Problem: Print the entire excerpt on incident response tooling below, word for word and without omissions.

Excerpt:
+===+
General and vendor viability:
Incident response workflow: the 3 AM test (i.e., how the platform performs under real, out-of-hours production pressure):
On-call management:
Post-incident analysis:
Platform and security:
When you present this to your VP Engineering or CTO, lead with the number that settles the conversation: MTTR multiplied by loaded engineer cost.
The math your CTO needs to see:
If your team handles 18 incidents/month at a median MTTR of 48 minutes, and 15 of those minutes are pure coordination overhead (assembling the team, opening tools, finding context), then 270 minutes per month disappear before anyone starts troubleshooting. At $150 loaded engineer cost per hour, that's $675/month or $8,100/year burned on logistics alone. Eliminating coordination overhead converts directly to product velocity. Frame it this way: "We're not buying a tool. We're reclaiming 3,240 engineering minutes per year and reducing customer-facing downtime."
+===+
Records from a data source:
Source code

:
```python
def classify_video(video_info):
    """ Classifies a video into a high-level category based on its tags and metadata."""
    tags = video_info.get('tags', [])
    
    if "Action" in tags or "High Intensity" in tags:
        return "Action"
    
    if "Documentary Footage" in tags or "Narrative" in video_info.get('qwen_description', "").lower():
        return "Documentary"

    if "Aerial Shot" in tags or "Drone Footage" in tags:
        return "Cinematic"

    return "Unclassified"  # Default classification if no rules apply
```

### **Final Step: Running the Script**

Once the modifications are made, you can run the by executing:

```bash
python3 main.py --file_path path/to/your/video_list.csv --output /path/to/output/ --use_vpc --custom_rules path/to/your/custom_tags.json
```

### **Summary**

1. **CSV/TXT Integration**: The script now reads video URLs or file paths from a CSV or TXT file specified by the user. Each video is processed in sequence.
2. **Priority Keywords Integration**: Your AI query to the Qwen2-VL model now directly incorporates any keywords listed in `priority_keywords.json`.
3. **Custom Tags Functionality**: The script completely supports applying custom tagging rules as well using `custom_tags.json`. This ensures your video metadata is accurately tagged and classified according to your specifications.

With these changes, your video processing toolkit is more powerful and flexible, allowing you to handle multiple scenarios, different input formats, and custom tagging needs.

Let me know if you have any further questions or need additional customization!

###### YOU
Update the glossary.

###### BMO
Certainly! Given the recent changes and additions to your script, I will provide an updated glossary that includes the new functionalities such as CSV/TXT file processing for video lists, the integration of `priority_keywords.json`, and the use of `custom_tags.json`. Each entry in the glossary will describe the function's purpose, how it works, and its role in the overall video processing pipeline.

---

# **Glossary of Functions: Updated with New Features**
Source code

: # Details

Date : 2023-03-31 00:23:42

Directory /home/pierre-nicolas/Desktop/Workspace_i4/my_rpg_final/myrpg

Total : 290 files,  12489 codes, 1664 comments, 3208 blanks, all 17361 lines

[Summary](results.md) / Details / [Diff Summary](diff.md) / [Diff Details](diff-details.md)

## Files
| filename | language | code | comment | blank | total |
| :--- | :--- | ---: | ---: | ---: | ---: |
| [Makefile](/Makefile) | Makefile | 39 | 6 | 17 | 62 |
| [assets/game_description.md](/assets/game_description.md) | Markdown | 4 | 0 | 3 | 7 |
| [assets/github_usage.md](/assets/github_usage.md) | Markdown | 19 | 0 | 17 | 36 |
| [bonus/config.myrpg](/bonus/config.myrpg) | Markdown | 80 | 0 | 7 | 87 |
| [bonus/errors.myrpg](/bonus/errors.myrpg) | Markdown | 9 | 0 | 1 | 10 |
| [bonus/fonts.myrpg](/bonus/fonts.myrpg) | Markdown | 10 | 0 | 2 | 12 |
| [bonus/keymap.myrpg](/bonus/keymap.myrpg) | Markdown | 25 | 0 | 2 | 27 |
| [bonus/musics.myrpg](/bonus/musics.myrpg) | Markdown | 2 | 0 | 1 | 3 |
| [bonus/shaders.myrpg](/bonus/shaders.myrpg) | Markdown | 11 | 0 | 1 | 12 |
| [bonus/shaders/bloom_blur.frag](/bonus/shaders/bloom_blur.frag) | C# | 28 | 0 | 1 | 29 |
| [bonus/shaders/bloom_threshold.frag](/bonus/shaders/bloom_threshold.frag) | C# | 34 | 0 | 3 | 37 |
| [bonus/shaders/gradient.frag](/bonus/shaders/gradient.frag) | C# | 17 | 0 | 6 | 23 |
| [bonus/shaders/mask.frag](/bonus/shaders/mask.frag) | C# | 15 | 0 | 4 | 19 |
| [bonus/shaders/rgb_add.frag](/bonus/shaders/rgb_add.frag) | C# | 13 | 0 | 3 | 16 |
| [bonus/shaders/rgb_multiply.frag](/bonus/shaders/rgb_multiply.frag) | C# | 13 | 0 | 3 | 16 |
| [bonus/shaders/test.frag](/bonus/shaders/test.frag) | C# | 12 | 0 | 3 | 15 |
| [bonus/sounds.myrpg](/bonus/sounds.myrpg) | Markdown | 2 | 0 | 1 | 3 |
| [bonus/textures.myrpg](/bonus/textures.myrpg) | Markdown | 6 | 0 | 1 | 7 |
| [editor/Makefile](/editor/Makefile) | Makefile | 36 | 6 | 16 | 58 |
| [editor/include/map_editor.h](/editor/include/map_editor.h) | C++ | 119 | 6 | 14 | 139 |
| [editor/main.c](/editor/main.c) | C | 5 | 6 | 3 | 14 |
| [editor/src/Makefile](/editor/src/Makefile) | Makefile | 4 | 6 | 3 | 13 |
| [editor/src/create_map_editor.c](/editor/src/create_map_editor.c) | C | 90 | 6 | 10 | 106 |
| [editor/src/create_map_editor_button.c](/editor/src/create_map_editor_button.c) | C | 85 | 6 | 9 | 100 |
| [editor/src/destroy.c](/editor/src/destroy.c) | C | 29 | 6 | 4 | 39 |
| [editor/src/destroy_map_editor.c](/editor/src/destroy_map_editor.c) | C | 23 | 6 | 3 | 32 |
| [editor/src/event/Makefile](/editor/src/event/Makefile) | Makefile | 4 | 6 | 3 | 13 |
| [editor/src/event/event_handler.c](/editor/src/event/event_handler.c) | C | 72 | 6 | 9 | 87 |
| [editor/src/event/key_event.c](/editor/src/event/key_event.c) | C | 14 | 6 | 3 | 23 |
+===+
Output for this task:
General and vendor viability:
Incident response workflow: the 3 AM test (i.e., how the platform performs under real, out-of-hours production pressure):
On-call management:
Post-incident analysis:
Platform and security:
When you present this to your VP Engineering or CTO, lead with the number that settles the conversation: MTTR multiplied by loaded engineer cost.
The math your CTO needs to see:
If your team handles 18 incidents/month at a median MTTR of 48 minutes, and 15 of those minutes are pure coordination overhead (assembling the team, opening tools, finding context), then 270 minutes per month disappear before anyone starts troubleshooting. At $150 loaded engineer cost per hour, that's $675/month or $8,100/year burned on logistics alone. Eliminating coordination overhead converts directly to product velocity. Frame it this way: "We're not buying a tool. We're reclaiming 3,240 engineering minutes per year and reducing customer-facing downtime."